During my freshman year, I lived in upper Odell Hall before leaving in the spring of 2020 due to COVID-19. My pre-COVID frustrations were mostly based on food; most meal options on campus tore apart my sensitive stomach, and as a neurodivergent person with sensory issues regarding food, I had to fight to get my daily calories in.

By the end of the year my living requirement was only halfway fulfilled. I was sure that I would be back, though; I was set to be a Resident Advisor (RA) for the 2020-21 school year.

That fall, I was on campus for less than a week and was already overwhelmed. Zoom RA training was exhausting and impersonal and the dining hall’s takeout system left me hungrier and more sick than the past year. What made me quit was the fact that during training, everyone seemed upset and angry (including me), and it sounded like Campus Living staff were expected to be the front-line enforcers of pandemic precautions. I drove back to California before the semester even started.

To distract myself from how lonely my Zoom-class-filled world was, I got a job and then a cat, whom I named Applesauce. Taking care of a sweet creature that loves me greatly helped my mental condition and gave me motivation to seek treatment for my chronic pain. I took a leave of absence in Spring 2021 and dreaded the idea of moving Applesauce into a dorm where I could not cater to our needs as freely. He was not yet certified as an Emotional Support Animal, and this process proved to be a series of hurdles I did not have the energy for due to the very disabilities that led me to rely on him.

I started wondering if any other students were in my situation. Pets are fairly simple — what if someone needed to care for a child or family member? Above all, we are still in a pandemic. Why has the school not lifted this requirement to allow students to seek their own, safer housing?

The cheapest on-campus housing option is a standard double, triple or quad dorm, with a semester rate of $3,935. Rounding a semester to four months, this equates to around $984 each month to live in a small room with one to three other people, with a shared bathroom and kitchen. This price does not include a meal plan.

Living in an off-campus apartment is a better option for me, even though it means I also have to buy and make my own food and pay for gas and utilities. For me, this is worth it. The base rent costs far less than it does on campus, I live in a less isolated area, my cat has a whole living room to run around in and I am in complete control of my diet.

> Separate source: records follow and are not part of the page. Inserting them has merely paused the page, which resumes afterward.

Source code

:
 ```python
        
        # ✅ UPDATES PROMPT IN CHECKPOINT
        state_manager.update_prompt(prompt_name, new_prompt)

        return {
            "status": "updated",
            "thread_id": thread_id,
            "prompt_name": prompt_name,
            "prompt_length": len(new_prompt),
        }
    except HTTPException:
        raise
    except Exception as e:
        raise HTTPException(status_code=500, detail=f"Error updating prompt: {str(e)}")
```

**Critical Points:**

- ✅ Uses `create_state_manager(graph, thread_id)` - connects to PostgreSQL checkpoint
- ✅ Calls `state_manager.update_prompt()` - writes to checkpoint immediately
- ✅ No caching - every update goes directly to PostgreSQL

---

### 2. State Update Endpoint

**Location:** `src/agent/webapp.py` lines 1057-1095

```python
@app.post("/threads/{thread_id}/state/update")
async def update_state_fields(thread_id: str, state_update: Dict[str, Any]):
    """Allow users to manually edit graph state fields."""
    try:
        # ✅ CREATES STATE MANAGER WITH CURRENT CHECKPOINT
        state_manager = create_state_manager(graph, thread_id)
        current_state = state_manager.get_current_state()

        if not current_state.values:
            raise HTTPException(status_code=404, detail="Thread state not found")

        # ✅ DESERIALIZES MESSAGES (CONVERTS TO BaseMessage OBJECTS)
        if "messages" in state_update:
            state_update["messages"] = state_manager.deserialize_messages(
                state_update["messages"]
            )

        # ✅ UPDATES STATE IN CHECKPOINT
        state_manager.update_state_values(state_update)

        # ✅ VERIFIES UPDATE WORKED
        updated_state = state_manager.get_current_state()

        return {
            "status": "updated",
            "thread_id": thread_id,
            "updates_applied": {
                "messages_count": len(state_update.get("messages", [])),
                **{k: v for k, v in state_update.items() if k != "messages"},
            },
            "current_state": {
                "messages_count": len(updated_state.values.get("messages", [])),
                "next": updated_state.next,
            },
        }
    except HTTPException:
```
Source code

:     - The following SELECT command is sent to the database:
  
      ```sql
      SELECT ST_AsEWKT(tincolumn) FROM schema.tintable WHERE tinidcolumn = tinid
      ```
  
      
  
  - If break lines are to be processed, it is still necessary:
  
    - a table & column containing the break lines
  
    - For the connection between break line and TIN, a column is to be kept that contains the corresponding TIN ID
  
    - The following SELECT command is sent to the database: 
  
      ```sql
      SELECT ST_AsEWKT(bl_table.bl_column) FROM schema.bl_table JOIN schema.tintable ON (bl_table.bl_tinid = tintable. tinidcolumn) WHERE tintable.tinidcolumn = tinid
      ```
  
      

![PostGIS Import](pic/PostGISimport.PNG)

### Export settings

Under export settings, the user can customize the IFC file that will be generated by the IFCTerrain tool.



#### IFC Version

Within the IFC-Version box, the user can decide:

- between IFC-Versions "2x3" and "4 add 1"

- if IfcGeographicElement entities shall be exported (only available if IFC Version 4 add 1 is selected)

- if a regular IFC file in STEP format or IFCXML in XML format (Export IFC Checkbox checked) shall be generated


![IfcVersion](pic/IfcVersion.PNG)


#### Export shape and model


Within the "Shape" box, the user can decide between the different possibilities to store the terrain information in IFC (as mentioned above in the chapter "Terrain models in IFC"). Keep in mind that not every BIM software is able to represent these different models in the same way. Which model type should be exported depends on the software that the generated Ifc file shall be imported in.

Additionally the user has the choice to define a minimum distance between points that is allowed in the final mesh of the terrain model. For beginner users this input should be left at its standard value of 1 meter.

However, not everyone has a car or even a driver’s license, and some find the convenience of on-campus food to be just what they need. Dorm living also provides a sense of community that is a unique aspect of college life. 

The point is that LC students are not a cohesive group. It is reprehensible that LC kept its on-campus living requirement in the 2020-21 school year, leaving immunocompromised students to beg for alternative situations and on-campus students to isolate in what should be a communal living environment.

Why has LC only given the choice to opt out of the housing requirement now? Is it due to the large influx of freshmen this year, meaning this is just another money grab that is so typical of LC? Or is LC’s administration seriously considering giving legal adults the basic right to choose their own living situation? I sincerely hope it is the latter. All I know is what works for me and what keeps me alive. From my darling cat Applesauce and I: You deserve the freedom to decide where you rest your head, and I hope the space you live in is one that keeps you sane.